En 1943, Antoine de Saint-Exupéry, posteriormente más conocido como el autor de "El Principito", estaba muy preocupado tanto por la suerte de su país de origen -Francia- ante la ocupación alemana, como por el destino de un amigo concreto de etnia judía para quien había incluso redactado el prólogo de un libro escrito por éste, y cuya vida corría peligro ante la circunstancia de la ocupación. Esta carta, tachada, modificada y reconstruida varias veces según el hipotético lector destinatario y la coyuntura del momento (por ejemplo, se abstiene cuidadosamente de nombrar al compañero concreto para no delatarle, y pretende -junto con la cuestión personal- ensalzar el valor de todos aquellos quienes, encerrados en su propia patria bajo la invasión extranjera, se han convertido de pronto en rehenes) se erige al mismo tiempo en una llamada desesperada al amigo, un alegato a favor de la tolerancia, y también una reflexión sobre qué es lo que somos y cómo lo somos a partir de los lugares en los que hemos vivido, y cómo el amor a un lugar sólo surge a través de la nostalgia de aquello a lo que tal vez no haya posibilidad de vuelta. Quizás el mejor elogio que pueda yo hacer de este brevísimo pero contudente mensaje en una botella (el cual, por cierto, me localizó a mí en contreto flotando sobre una mesa, mientras yo me hallaba en Fuentetaja, una de las librerías y centros literarios más reconocidos de Madrid), es mostraros alguna de sus líneas, que tanto me impactaron a mí. No tienen ningún desperdicio, y pueden ser aplicadas a muy diversas situaciones, incluidas algunas actuales. Os dejo con ellas en espera de que a vosotros también os atraigan y vayáis a por más:
Pero los emigrantes sacaban del bolsillo su pequeña agenda de direcciones, sus migajas de identidad.

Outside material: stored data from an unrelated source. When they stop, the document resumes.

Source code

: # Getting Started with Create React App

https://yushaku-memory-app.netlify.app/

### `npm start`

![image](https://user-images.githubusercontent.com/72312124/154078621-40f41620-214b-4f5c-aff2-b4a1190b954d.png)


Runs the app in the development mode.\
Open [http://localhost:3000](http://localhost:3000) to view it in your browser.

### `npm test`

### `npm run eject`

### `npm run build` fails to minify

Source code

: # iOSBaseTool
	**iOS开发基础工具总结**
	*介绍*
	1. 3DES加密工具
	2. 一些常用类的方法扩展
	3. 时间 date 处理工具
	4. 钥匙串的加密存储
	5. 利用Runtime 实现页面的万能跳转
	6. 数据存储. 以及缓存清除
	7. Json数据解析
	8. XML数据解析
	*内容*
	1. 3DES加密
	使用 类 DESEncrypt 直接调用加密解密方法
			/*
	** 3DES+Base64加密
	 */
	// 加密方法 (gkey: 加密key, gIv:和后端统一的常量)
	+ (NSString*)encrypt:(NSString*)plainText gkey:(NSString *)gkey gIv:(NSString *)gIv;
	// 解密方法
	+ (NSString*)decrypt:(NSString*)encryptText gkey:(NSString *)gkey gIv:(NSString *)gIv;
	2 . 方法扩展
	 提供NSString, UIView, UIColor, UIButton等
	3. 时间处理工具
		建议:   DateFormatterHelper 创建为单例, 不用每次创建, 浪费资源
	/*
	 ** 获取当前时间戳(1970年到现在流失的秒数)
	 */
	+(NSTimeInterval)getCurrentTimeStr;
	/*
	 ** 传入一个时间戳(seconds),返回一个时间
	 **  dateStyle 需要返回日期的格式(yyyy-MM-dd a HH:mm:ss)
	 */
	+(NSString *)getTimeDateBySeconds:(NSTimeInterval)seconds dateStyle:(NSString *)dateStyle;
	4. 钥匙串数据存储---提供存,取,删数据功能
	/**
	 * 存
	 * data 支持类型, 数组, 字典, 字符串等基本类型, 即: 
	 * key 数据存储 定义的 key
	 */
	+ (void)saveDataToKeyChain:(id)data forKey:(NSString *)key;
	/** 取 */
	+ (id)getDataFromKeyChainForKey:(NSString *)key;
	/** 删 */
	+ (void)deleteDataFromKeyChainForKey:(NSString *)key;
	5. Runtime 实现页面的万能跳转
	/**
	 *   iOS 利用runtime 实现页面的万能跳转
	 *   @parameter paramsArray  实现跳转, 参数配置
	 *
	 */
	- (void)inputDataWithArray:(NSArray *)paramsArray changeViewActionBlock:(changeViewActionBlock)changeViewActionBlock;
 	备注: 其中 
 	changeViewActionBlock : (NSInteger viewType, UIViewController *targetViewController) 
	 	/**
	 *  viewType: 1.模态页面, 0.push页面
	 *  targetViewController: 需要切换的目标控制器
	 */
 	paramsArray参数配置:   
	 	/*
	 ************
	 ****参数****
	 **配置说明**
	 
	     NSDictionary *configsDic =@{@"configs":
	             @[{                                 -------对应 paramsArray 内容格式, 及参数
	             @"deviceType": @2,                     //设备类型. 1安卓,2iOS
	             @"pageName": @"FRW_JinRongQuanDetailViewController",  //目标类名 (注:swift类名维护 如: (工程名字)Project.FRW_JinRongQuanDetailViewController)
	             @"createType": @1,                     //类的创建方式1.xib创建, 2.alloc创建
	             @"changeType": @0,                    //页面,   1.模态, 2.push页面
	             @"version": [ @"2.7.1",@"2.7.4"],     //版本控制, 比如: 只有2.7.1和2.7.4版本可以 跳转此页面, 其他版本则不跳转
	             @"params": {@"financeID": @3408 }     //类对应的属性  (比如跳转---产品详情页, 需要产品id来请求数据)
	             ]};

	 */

Seguían jugando a ser alguien (...) Lo sabían muy bien. Así como Lisboa jugaba a la felicidad, ellos jugaban a que volverían pronto.
Nunca hubo novios más próximos a sus novia que los marineros bretones del siglo XVI, cuando doblaban el cabo de Hornos y envejecían contra el muro de los vientos contrarios. Desde que salían emprendían la vuelta (...) El camino más corto desde el puerto de Bretaña a la casa de su novia pasaba por el cabo de Hornos. Pero mis emigrantes me parecían marineros bretones a quienes les hubieran quitado su novia bretona. Ninguna novia bretona encendía en la ventana para ellos su humilde lámpara. No eran hijos pródigos. Eran hijos pródigos sin casa a la que volver.
¡Qué maravilla ese telegrama que te sacude, te levanta en mitad de la noche, te lleva hasta la estación: "¡Ven!¡Te necesito!"
La persona que esta noche ocupa mi memoria es un hombre de 50 años. Está enfermo. Es judío. ¿Cómo sobrevivirá al terror alemán? Para imaginar que aún respira necesito creerlo ignorado por el invasor, protegido en secreto por el hermoso muro de silencio de los campesinos de su pueblo.
Los cuidados que se dan al enfermo, la acogida que se ofrece al proscrito, incluso el perdón, sólo valen por la sonrisa que ilumina la fiesta. Todos nos reunimos en la sonrisa, por encima de las lenguas, de las castas y de los partidos. Aquél con sus construmbres, yo con las mías, todos somos fieles de una misma Iglesia.
Si la que alquila las sillas en una catedral se preocupa con demasiada crudeza del alquiler de sus sillas, puede olvidar que está sirviendo a un dios.
Si la que alquila las sillas en una catedral se preocupa con demasiada crudeza del alquiler de sus sillas, puede olvidar que está sirviendo a un dios.
¡Respeto por el Hombre!¡Respeto por el Hombre!... Si el respeto por el hombre se funda en el corazón de los hombres, los hombres acabarán por fundar, a cambio, el sistema social, político o económico que consagrará ese respeto. Una civilización se funda primero en la sustancia. Empieza siendo en el hombre deseo ciego de cierto calor. Después el hombre, de error en error, encuentra el camino que conduce al fuego.
Te veo tan débil, tan amenazado, arrastrando tus cincuenta años durante horas para subsistir un día más, en la acera de cualquier pobre tienda de ultramarinos, tiritando bajo el precario refugio de un abrigo raído. A ti, tan francés, te siento doblemente en peligro de muerte, por francés y por judío. Siento todo el precio de una comunidad que ya no autoriza las discrepancias. Todos somos de Francia como se es de un árbol, y serviré a tu verdad como tú huiberas servido a la mía (...) Sois cuarenta millones de rehenes (...) No hay comparación posible entre el oficio de soldado y el oficio de rehén. Vosotros sois los santos.